### Text passage
Girls as young as six see men as more capable, intelligent
Girls as young as six can be led to believe that men are inherently more intelligent and talented than women, according to a study published this week in the journal “Science”.
“As a society, we associate a high level of intellectual ability with males more than females, and our research suggests that this association is picked up by children as young 6 and 7,” said Andrei Cimpian, associate professor in the psychology department at New York University. Cimpian co-authored the study, which looked at 400 children aged between five and seven.
In the first part of the study, girls and boys were told a story about a person who is “really, really smart” and then asked to identify that person among the photos of two women and two men.
The people in the photos were dressed professionally, looked the same age and appeared equally happy.
At the age of five, both boys and girls tended to associate brilliance with their own gender, meaning that most girls chose women and most boys chose men.
But as they became older and began attending school, the children studied started to endorse gender stereotypes.
At six and seven years old, girls were “significantly less likely” to pick women. The results were similar when the youngsters were shown photos of children.
Interestingly, when asked to select children who look like they do well in school overall, as opposed to simply being clever, girls tended to pick girls, which means that their perceptions of success are not based purely on academic performance.
“These stereotypes float free of any objective markers of achievement and intelligence,” Cimpian said.
Differences in aspirations
In the second part of the study, children were introduced to two new board games, one described as an activity “for children who are really, really smart” and the other one “for children who try really, really hard.”
Five-year-old girls and boys were equally likely to want to play the game for smart kids, but at age 6 and 7, boys still wanted to play that game, while girls opted for the other activity.
“There isn’t anything about the game itself that becomes less interesting for girls, but rather it’s the description of it as being for kids that are really, really smart,” the study said.
As a result, believing that they are not as gifted as boys, girls tend to shy away from demanding university degrees, leading to big differences in aspirations and career choices between men and women.

### Entries supplied
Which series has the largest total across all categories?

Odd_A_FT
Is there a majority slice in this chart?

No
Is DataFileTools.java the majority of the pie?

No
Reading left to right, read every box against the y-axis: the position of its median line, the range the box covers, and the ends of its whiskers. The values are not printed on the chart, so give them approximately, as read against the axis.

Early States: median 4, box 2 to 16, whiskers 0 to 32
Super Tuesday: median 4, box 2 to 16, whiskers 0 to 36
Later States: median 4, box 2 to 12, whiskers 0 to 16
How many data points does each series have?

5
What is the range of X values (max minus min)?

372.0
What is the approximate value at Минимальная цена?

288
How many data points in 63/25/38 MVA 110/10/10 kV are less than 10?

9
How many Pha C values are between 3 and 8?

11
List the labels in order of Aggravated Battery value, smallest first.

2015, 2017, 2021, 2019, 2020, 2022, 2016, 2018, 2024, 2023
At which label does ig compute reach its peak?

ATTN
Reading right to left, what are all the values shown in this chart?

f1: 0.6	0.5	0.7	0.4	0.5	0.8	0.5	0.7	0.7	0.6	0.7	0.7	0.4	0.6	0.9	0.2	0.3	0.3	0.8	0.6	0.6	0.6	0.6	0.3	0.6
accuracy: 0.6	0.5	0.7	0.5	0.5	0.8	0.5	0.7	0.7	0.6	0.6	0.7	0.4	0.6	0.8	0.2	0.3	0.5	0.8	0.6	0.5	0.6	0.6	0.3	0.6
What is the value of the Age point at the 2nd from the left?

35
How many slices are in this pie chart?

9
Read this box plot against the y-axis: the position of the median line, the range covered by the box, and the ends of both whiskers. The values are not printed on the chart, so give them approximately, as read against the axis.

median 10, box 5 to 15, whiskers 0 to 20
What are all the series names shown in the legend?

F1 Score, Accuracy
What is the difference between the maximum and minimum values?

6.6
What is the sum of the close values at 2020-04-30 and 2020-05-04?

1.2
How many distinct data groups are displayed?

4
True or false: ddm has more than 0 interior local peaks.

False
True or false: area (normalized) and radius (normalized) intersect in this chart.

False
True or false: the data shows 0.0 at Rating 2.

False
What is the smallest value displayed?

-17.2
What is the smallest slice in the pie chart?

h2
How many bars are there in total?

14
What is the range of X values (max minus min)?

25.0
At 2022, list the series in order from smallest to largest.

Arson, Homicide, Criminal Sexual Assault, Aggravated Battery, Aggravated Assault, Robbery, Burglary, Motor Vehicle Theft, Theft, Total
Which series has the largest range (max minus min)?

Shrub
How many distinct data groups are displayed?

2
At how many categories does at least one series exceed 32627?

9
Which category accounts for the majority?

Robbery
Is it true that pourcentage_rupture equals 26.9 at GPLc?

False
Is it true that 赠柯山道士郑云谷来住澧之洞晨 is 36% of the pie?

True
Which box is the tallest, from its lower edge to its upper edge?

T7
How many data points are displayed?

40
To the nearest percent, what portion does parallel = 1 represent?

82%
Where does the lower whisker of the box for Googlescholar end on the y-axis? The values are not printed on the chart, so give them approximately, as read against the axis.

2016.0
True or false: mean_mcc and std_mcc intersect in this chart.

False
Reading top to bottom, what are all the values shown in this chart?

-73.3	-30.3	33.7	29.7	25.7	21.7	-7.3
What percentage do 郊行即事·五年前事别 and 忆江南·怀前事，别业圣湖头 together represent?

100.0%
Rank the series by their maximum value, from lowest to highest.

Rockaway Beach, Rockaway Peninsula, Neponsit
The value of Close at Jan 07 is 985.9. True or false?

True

### Problem to work on
Copy the passage of the gender stereotypes study text between "Five-year-old girls and" and "men and women.", inclusive.

### Expected answer
Five-year-old girls and boys were equally likely to want to play the game for smart kids, but at age 6 and 7, boys still wanted to play that game, while girls opted for the other activity.
“There isn’t anything about the game itself that becomes less interesting for girls, but rather it’s the description of it as being for kids that are really, really smart,” the study said.
As a result, believing that they are not as gifted as boys, girls tend to shy away from demanding university degrees, leading to big differences in aspirations and career choices between men and women.